Exercise objective — Everything in the entries except the pictures must be repeated exactly.
[Provided records — start]
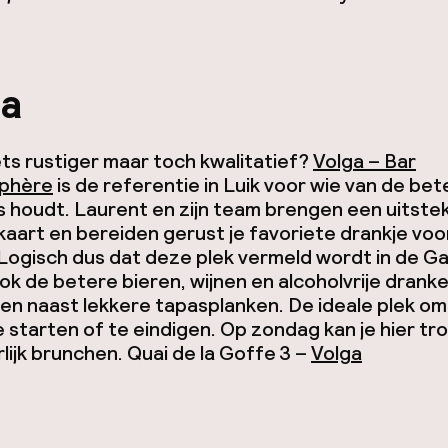
ga
ets rustiger maar toch kwalitatief?
Volga – Bar
phère
is de referentie in Luik voor wie van de bet
s houdt. Laurent en zijn team brengen een uitst
kaart en bereiden gerust je favoriete drankje vo
 Logisch dus dat deze plek vermeld wordt in de Ga
Ook de betere bieren, wijnen en alcoholvrije dranke
den naast lekkere tapasplanken. De ideale plek om
 starten of te eindigen. Op zondag kan je hier t
lijk brunchen.
Quai de la Goffe 3
–
Volga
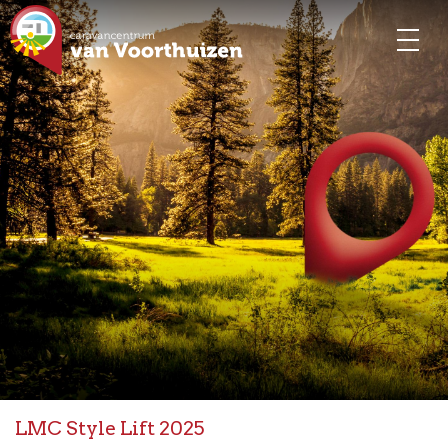
LMC Style Lift 2025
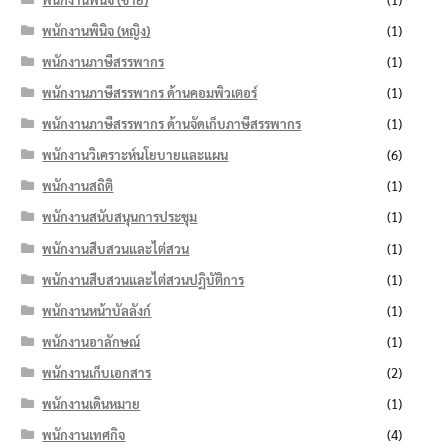
พนักงานพินิจ (หญิง)
(1)
พนักงานภาษีสรรพากร
(1)
พนักงานภาษีสรรพากร ด้านคอมพิวเตอร์
(1)
พนักงานภาษีสรรพากร ด้านจัดเก็บภาษีสรรพากร
(1)
พนักงานวิเคราะห์นโยบายและแผน
(6)
พนักงานสถิติ
(1)
พนักงานสนับสนุนการประชุม
(1)
พนักงานสืบสวนและไต่สวน
(1)
พนักงานสืบสวนและไต่สวนปฏิบัติการ
(1)
พนักงานหน้าบัลลังก์
(1)
พนักงานอาลักษณ์
(1)
พนักงานเก็บเอกสาร
(2)
พนักงานเดินหมาย
(1)
พนักงานเทศกิจ
(4)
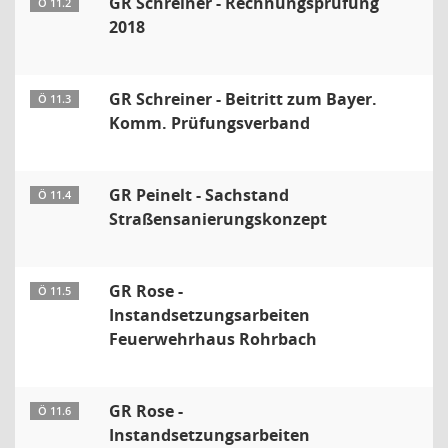
GR Schreiner - Rechnungsprüfung
Ö 11.2
2018
GR Schreiner - Beitritt zum Bayer.
Ö 11.3
Komm. Prüfungsverband
GR Peinelt - Sachstand
Ö 11.4
Straßensanierungskonzept
GR Rose -
Ö 11.5
Instandsetzungsarbeiten
Feuerwehrhaus Rohrbach
GR Rose -
Ö 11.6
Instandsetzungsarbeiten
[Provided records — finish]
Result for this task —
ga
ets rustiger maar toch kwalitatief?
Volga – Bar
phère
is de referentie in Luik voor wie van de bet
s houdt. Laurent en zijn team brengen een uitst
kaart en bereiden gerust je favoriete drankje vo
 Logisch dus dat deze plek vermeld wordt in de Ga
Ook de betere bieren, wijnen en alcoholvrije dranke
den naast lekkere tapasplanken. De ideale plek om
 starten of te eindigen. Op zondag kan je hier t
lijk brunchen.
Quai de la Goffe 3
–
Volga
LMC Style Lift 2025
พนักงานพินิจ (หญิง)
(1)
พนักงานภาษีสรรพากร
(1)
พนักงานภาษีสรรพากร ด้านคอมพิวเตอร์
(1)
พนักงานภาษีสรรพากร ด้านจัดเก็บภาษีสรรพากร
(1)
พนักงานวิเคราะห์นโยบายและแผน
(6)
พนักงานสถิติ
(1)
พนักงานสนับสนุนการประชุม
(1)
พนักงานสืบสวนและไต่สวน
(1)
พนักงานสืบสวนและไต่สวนปฏิบัติการ
(1)
พนักงานหน้าบัลลังก์
(1)
พนักงานอาลักษณ์
(1)
พนักงานเก็บเอกสาร
(2)
พนักงานเดินหมาย
(1)
พนักงานเทศกิจ
(4)
GR Schreiner - Rechnungsprüfung
Ö 11.2
2018
GR Schreiner - Beitritt zum Bayer.
Ö 11.3
Komm. Prüfungsverband
GR Peinelt - Sachstand
Ö 11.4
Straßensanierungskonzept
GR Rose -
Ö 11.5
Instandsetzungsarbeiten
Feuerwehrhaus Rohrbach
GR Rose -
Ö 11.6
Instandsetzungsarbeiten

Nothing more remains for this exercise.